This Professional Certificate is for anyone who wants to develop job-ready skills, tools, and a portfolio for an entry-level data engineer position. Throughout the self-paced online courses, you will immerse yourself in the role of a data engineer and acquire the essential skills you need to work with a range of tools and databases to design, deploy, and manage structured and unstructured data.
By the end of this Professional Certificate, you will be able to explain and perform the key tasks required in a data engineering role. You will use the Python programming language and Linux/UNIX shell scripts to extract, transform and load (ETL) data. You will work with Relational Databases (RDBMS) and query data using SQL statements. You will use NoSQL databases and unstructured data. You will be introduced to Big Data and work with Big Data engines like Hadoop and Spark. You will gain experience with creating Data Warehouses and utilize Business Intelligence tools to analyze and extract insights.

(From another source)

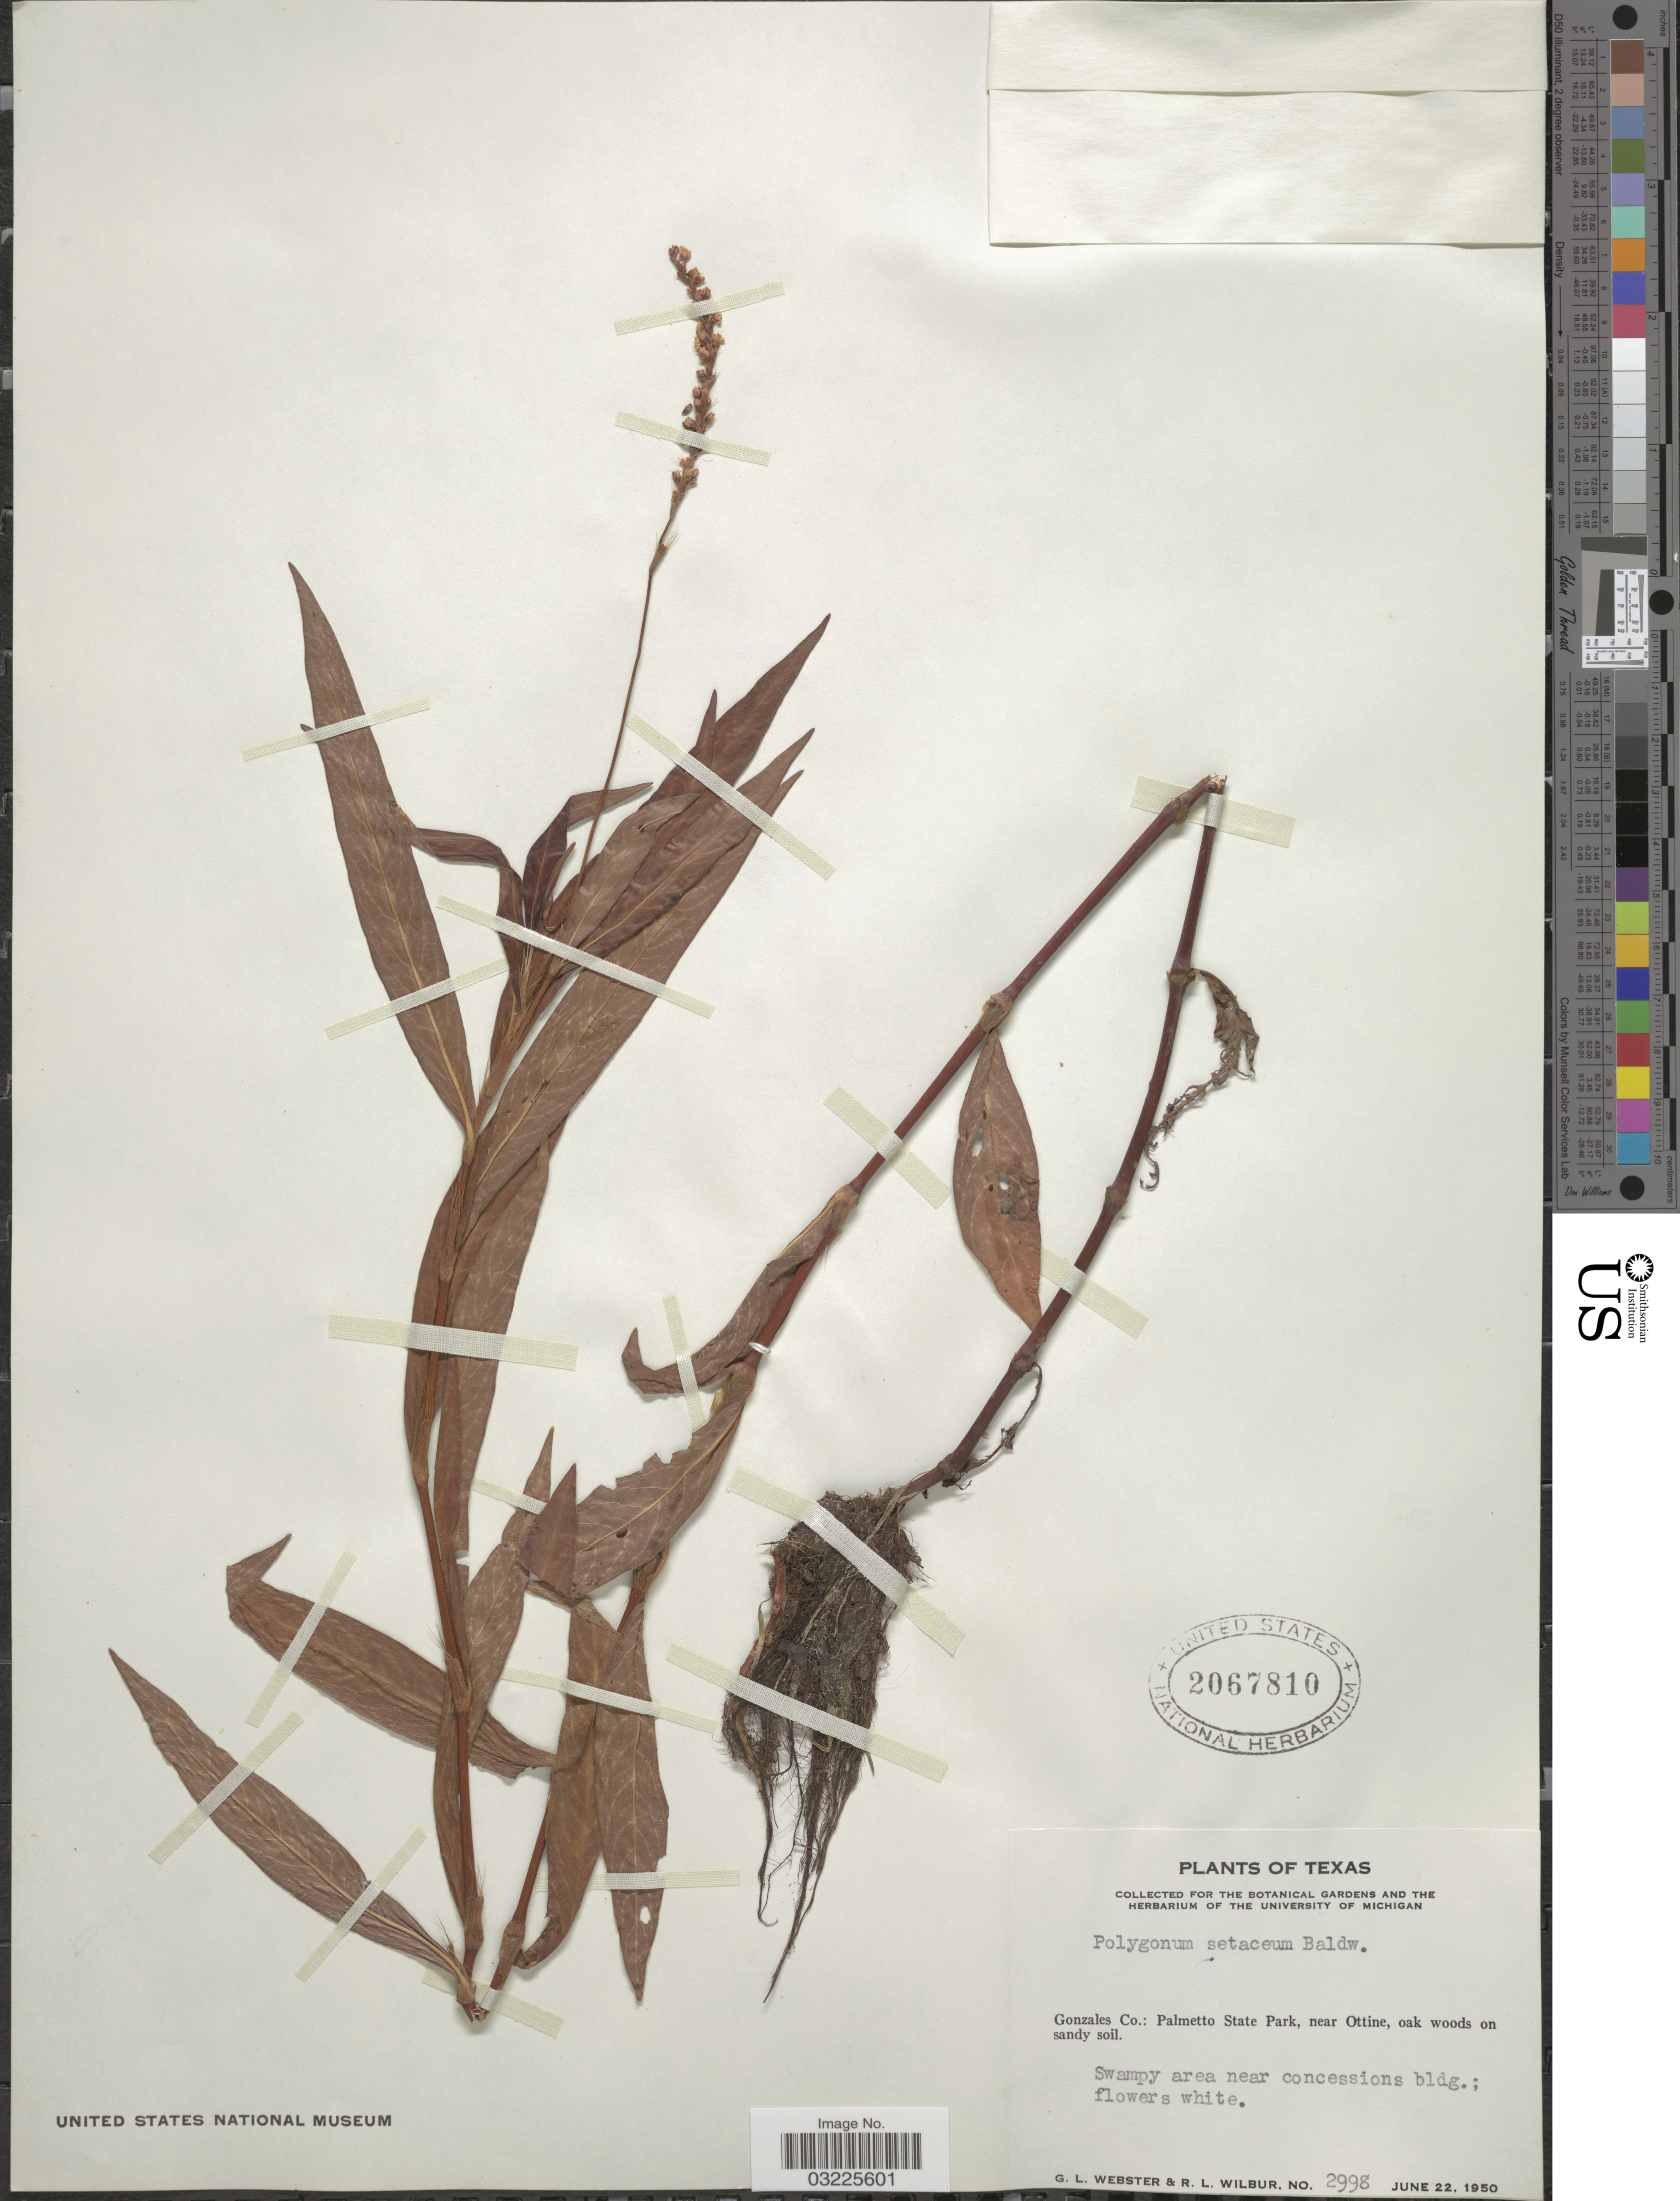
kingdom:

This program does not require any prior data engineering, or programming experience.
This program is ACE® recommended—when you complete, you can earn up to 12 college credits.
Applied Learning Project
Throughout this Professional Certificate, you will complete hands-on labs and projects to help you gain practical experience with Python, SQL, relational databases, NoSQL databases, Apache Spark, building data pipelines, managing databases, and working with data warehouses. Projects:
Design a relational database to help a coffee franchise improve operations
Use SQL to query census, crime, and school demographic data sets.
Write a Bash shell script on Linux that backups changed files.

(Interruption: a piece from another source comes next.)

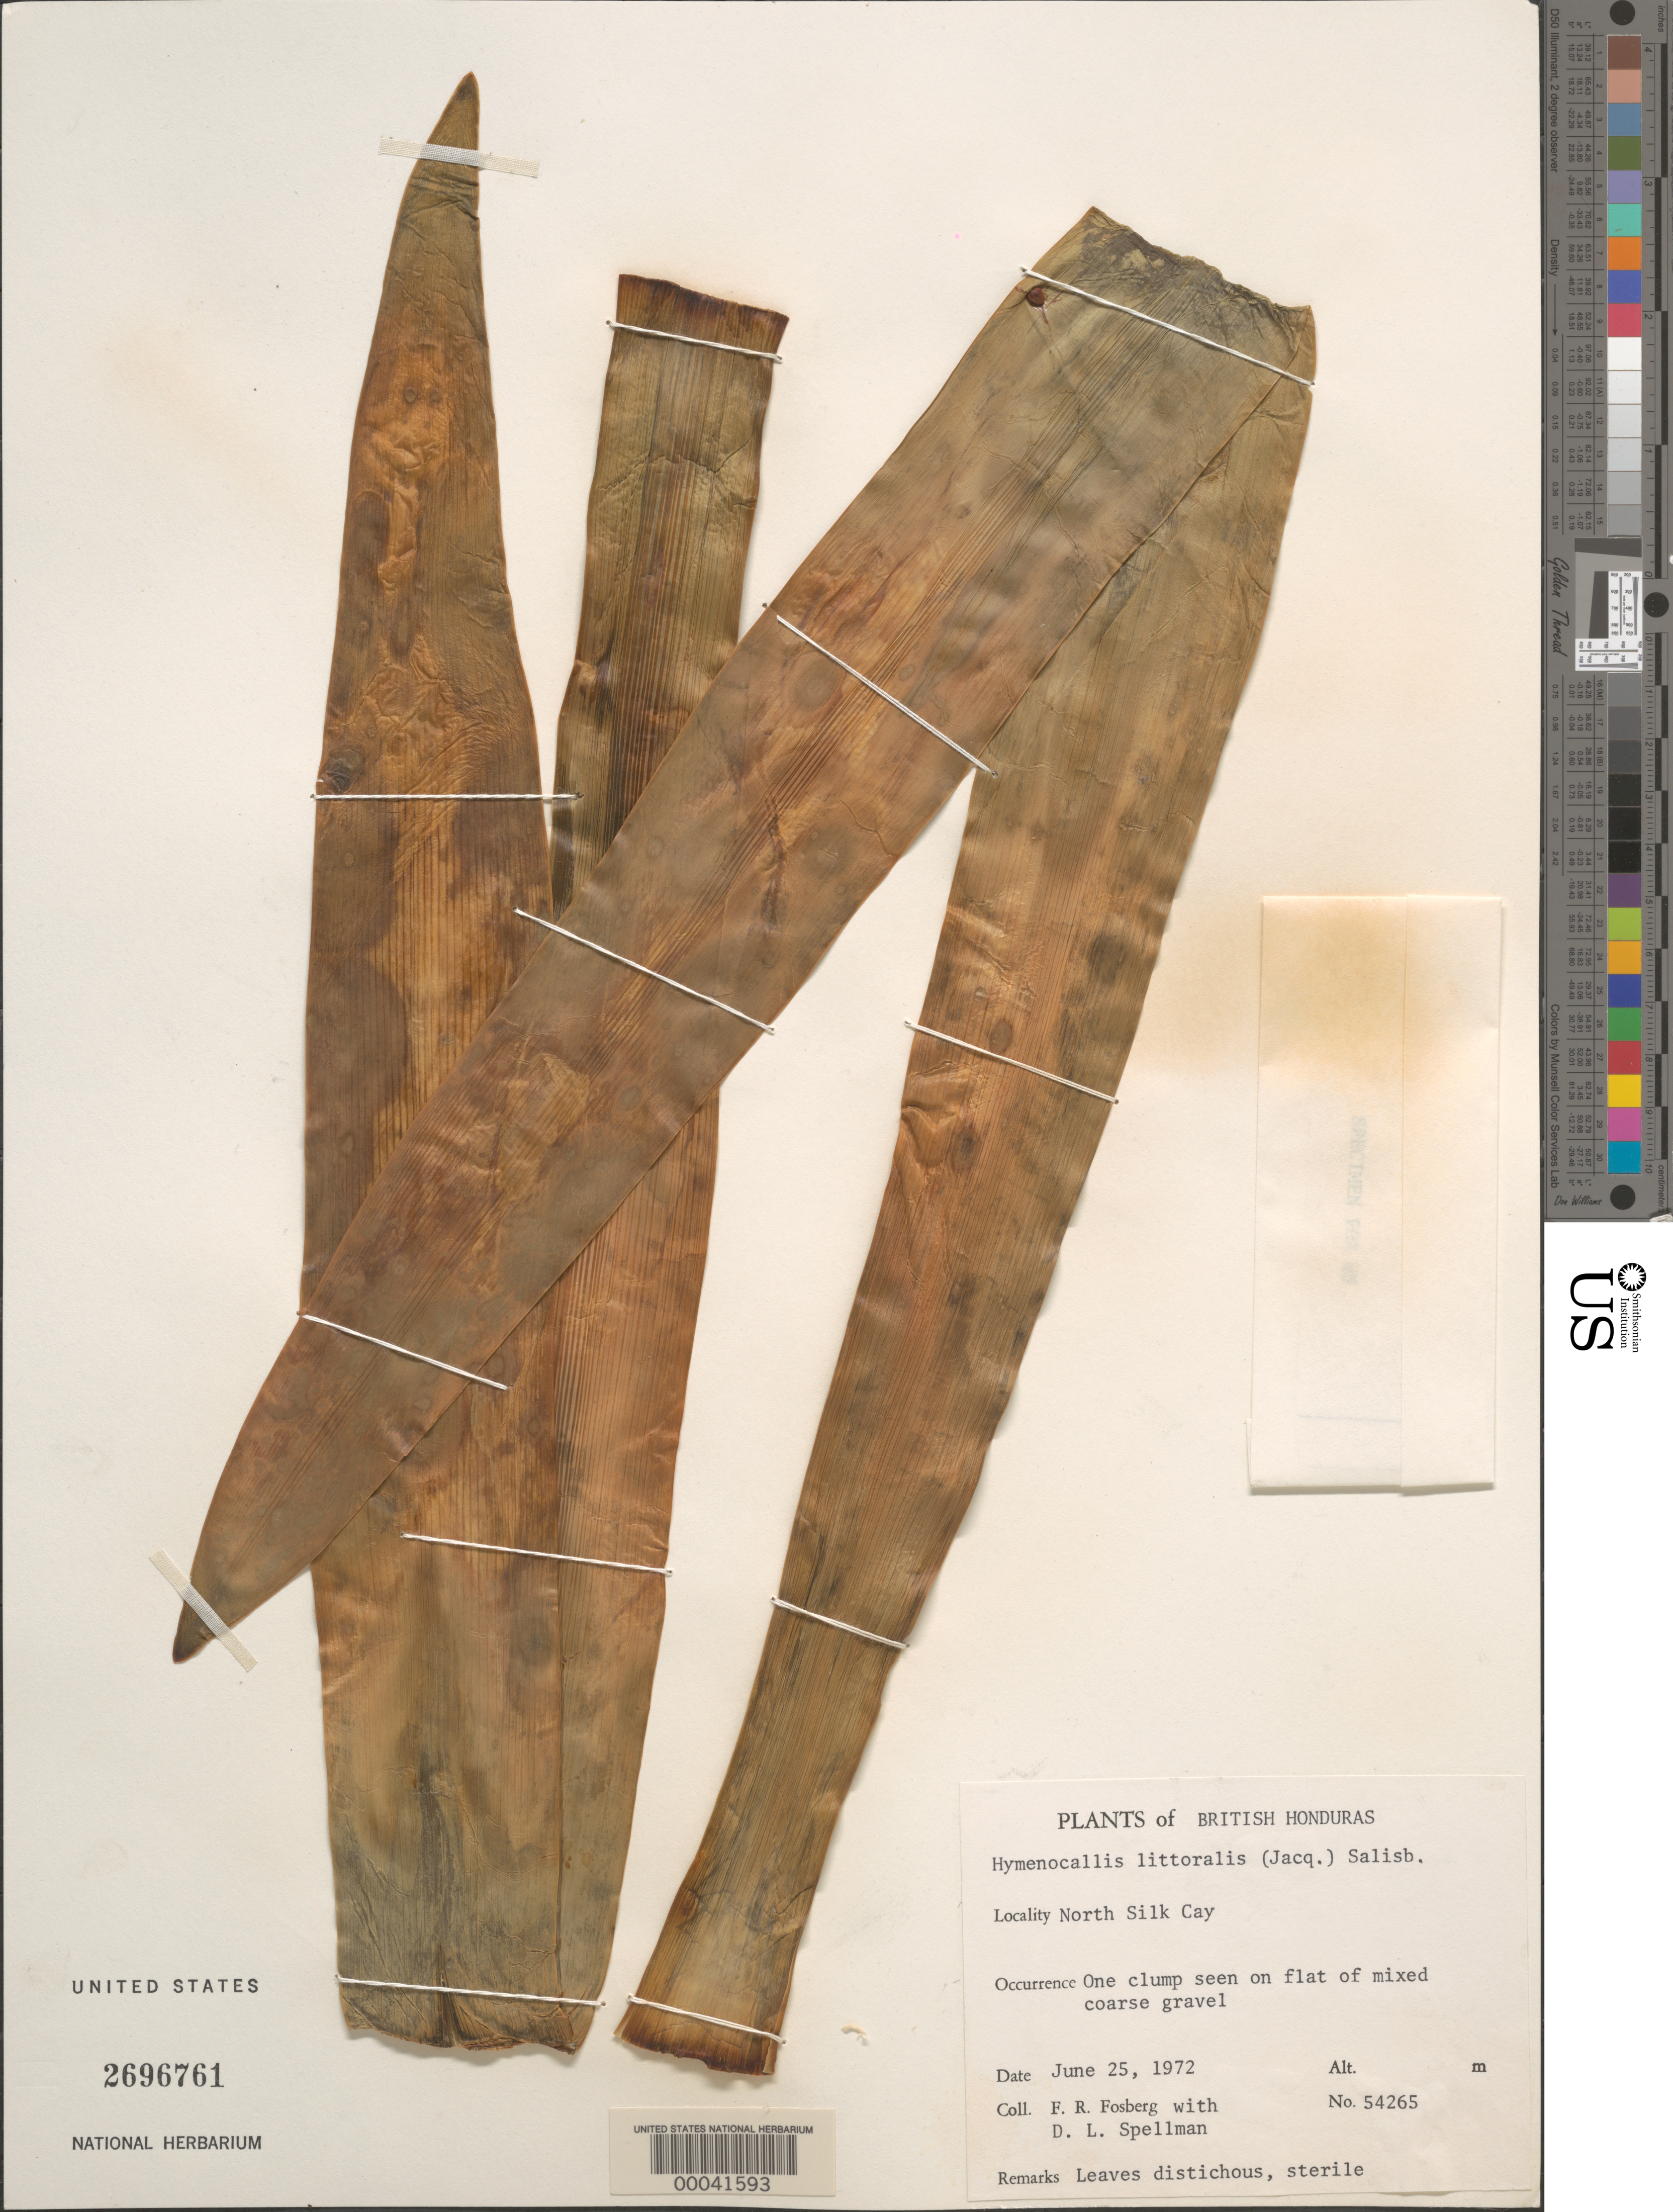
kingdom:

Set up, test, and optimize a data platform that contains MySQL, PostgreSQL, and IBM Db2 databases.
Analyze road traffic data to perform ETL and create a pipeline using Airflow and Kafka.
Design and implement a data warehouse for a solid-waste management company.
Move, query, and analyze data in MongoDB, Cassandra, and Cloudant NoSQL databases.
Train a machine learning model by creating an Apache Spark application.
Design, deploy, and manage an end-to-end data engineering platform.